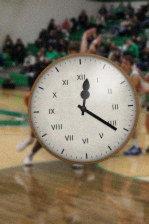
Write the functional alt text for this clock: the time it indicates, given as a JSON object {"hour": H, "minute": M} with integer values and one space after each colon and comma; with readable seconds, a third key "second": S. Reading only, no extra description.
{"hour": 12, "minute": 21}
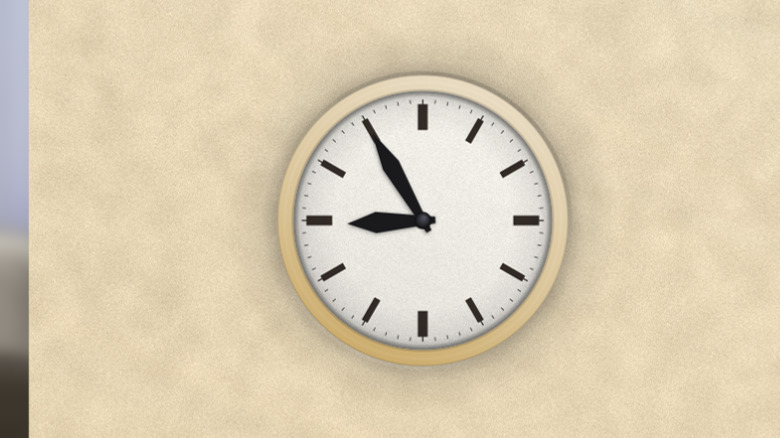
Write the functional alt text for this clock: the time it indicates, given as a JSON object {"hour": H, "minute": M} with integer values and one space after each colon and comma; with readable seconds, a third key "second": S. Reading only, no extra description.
{"hour": 8, "minute": 55}
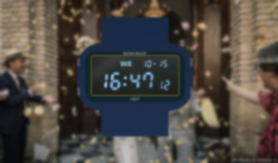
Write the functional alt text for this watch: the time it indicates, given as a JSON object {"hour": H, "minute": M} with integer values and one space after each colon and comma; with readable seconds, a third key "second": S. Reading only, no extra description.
{"hour": 16, "minute": 47}
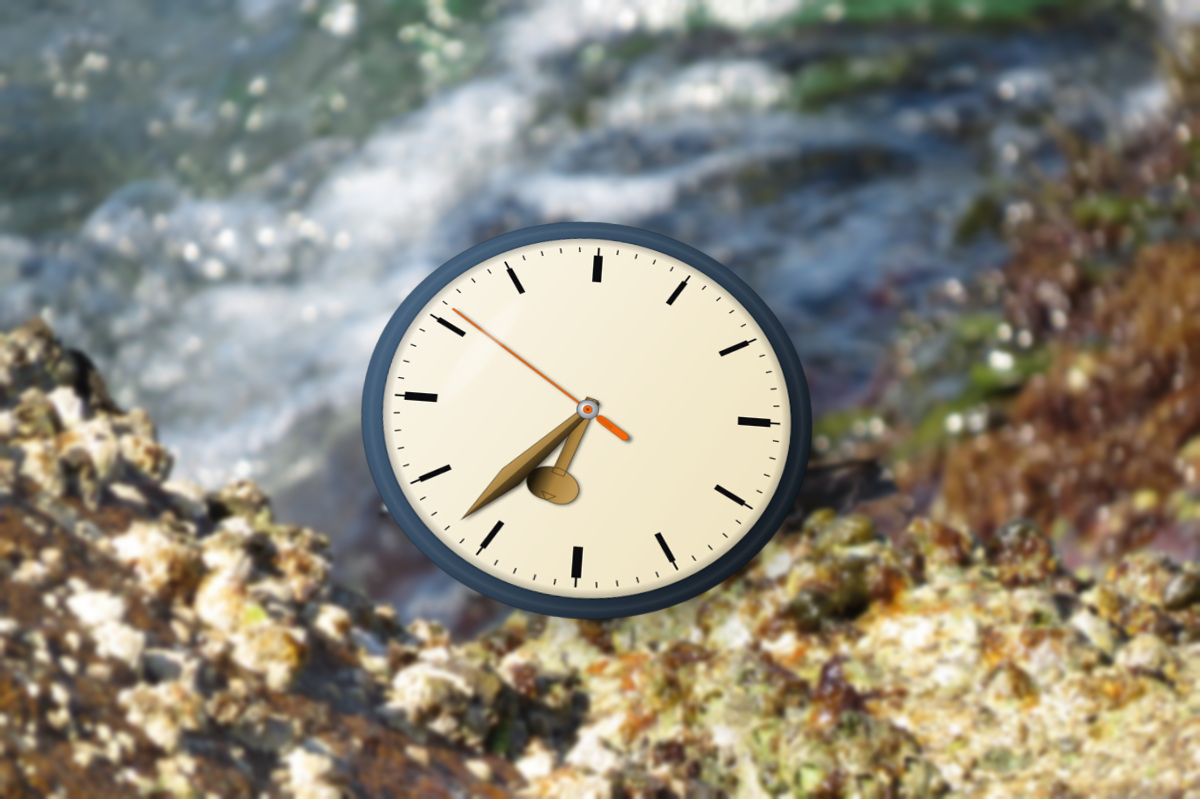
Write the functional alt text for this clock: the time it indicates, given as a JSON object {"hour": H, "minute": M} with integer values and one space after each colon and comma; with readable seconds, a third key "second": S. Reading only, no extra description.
{"hour": 6, "minute": 36, "second": 51}
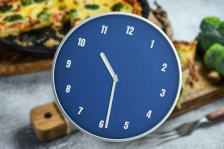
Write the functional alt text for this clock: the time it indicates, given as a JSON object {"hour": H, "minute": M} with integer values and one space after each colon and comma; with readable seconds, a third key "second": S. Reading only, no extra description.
{"hour": 10, "minute": 29}
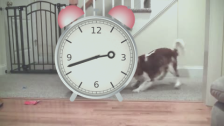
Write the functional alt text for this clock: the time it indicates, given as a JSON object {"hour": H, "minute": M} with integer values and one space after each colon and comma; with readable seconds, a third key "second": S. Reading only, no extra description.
{"hour": 2, "minute": 42}
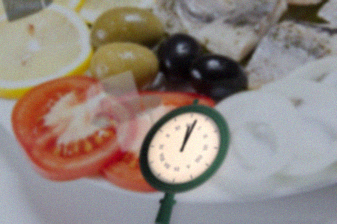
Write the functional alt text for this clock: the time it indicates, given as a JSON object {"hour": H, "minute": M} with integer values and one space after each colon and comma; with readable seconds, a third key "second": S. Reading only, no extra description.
{"hour": 12, "minute": 2}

----------

# [EXERCISE INSTRUCTIONS]
Return every line of the items above that contains the word "watch".

# [WRITTEN SOLUTION]
Write the functional alt text for this watch: the time it indicates, given as a JSON object {"hour": H, "minute": M} with integer values and one space after each colon and comma; with readable seconds, a third key "second": S. Reading only, no extra description.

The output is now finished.